Wednesday, April 18, 2007

Mysteries

from the diary: “Saturday 6/13/87

“I napped most of the afternoon. I tried to sustain the half-conscious state described in Colin Wilson’s Mysteries. Sort of succeeded for awhile but it dint feel too profound an experience. It’s comfortable …” [ellipsis in orig.]

Colin Wilson’s book is full of all sorts of fun weirdness and he presents it all so plausibly. What sticks with me twenty years later? Ley lines. Stonehenge was built on a ley line, which is a line of power in the earth, kind of like the fault line between two plates of the earth’s crust, only not at all like that. Vibrational dimensions. I remember Wilson describing dangling a ball on a chain. At length A the ball always rotated counterclockwise, at length B clockwise. These rotations corresponded to dimensions. At one point Wilson climbs a ladder so his pendulum will be long enough to allow him access to the spin of yet another dimension. I found the pendulum thing fascinating and baffling. What was Wilson learning about these other dimensions?

A description at Amazon: “Through personal experience, Colin Wilson discovered that human beings consist of a ladder or hierarchy of selves, whose upper members may be called upon at will for personal transformation and deep knowledge. … Mysteries [is] an attempt to apply his theory to all paranormal phenomena, from precognition to Uri Geller's spoon bending. He presents detailed studies of hauntings, possession, and ‘demonic hypnosis,’ as well as magic, the Kabbalah, and astrology.” Exhaustive, somewhat exhausting, amazing, strains credulity.
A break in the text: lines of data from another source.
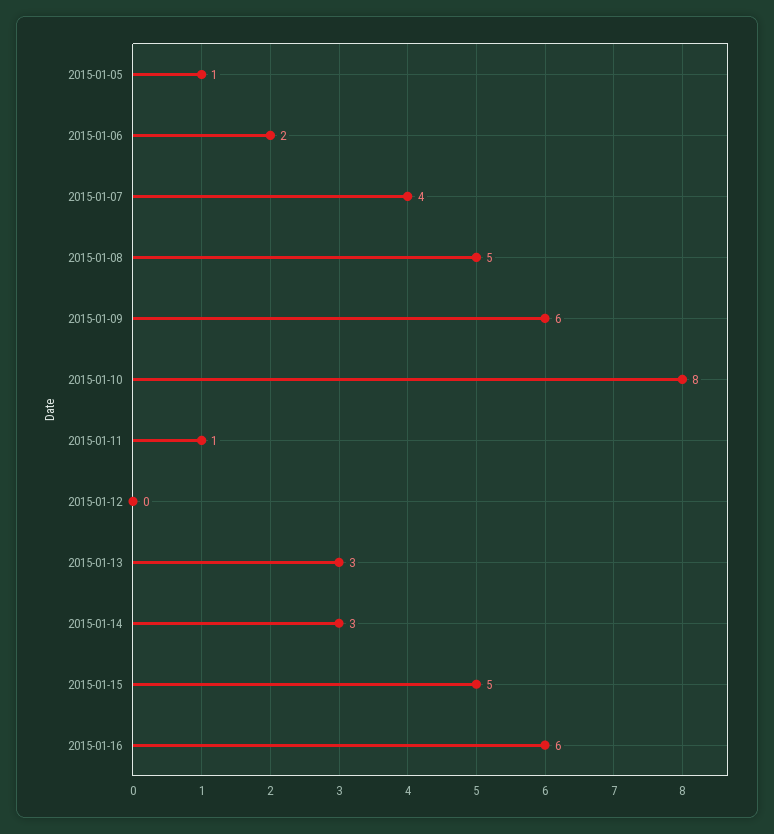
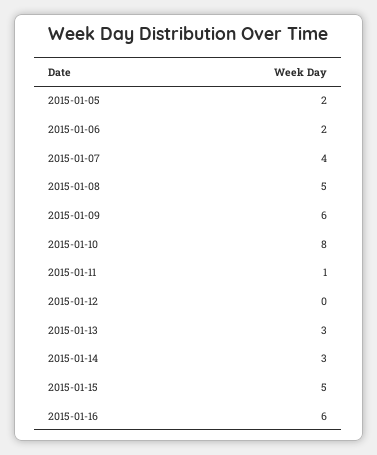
  {
-   "2015-01-05": 1,
+   "2015-01-05": 2,
    "2015-01-06": 2,
    "2015-01-07": 4,
    "2015-01-08": 5,
    "2015-01-09": 6,
    "2015-01-10": 8,
    "2015-01-11": 1,
    "2015-01-12": 0,
    "2015-01-13": 3,
    "2015-01-14": 3,
    "2015-01-15": 5,
    "2015-01-16": 6
  }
When people would see me reading the book I would get, “Colin Wilson? The Outsider!” I later looked up The Outsider. It’s a book of literary criticism. The Outsider, Wikipedia says, “examines the role of the social ‘outsider’ in seminal works of various key literary and cultural figures (notably Albert Camus, Jean-Paul Sartre, Ernest Hemingway, Hermann Hesse, Fyodor Dostoyevsky, T.E. Lawrence, Vaslav Nijinsky and Vincent Van Gogh) and aspects of alienation in their works.”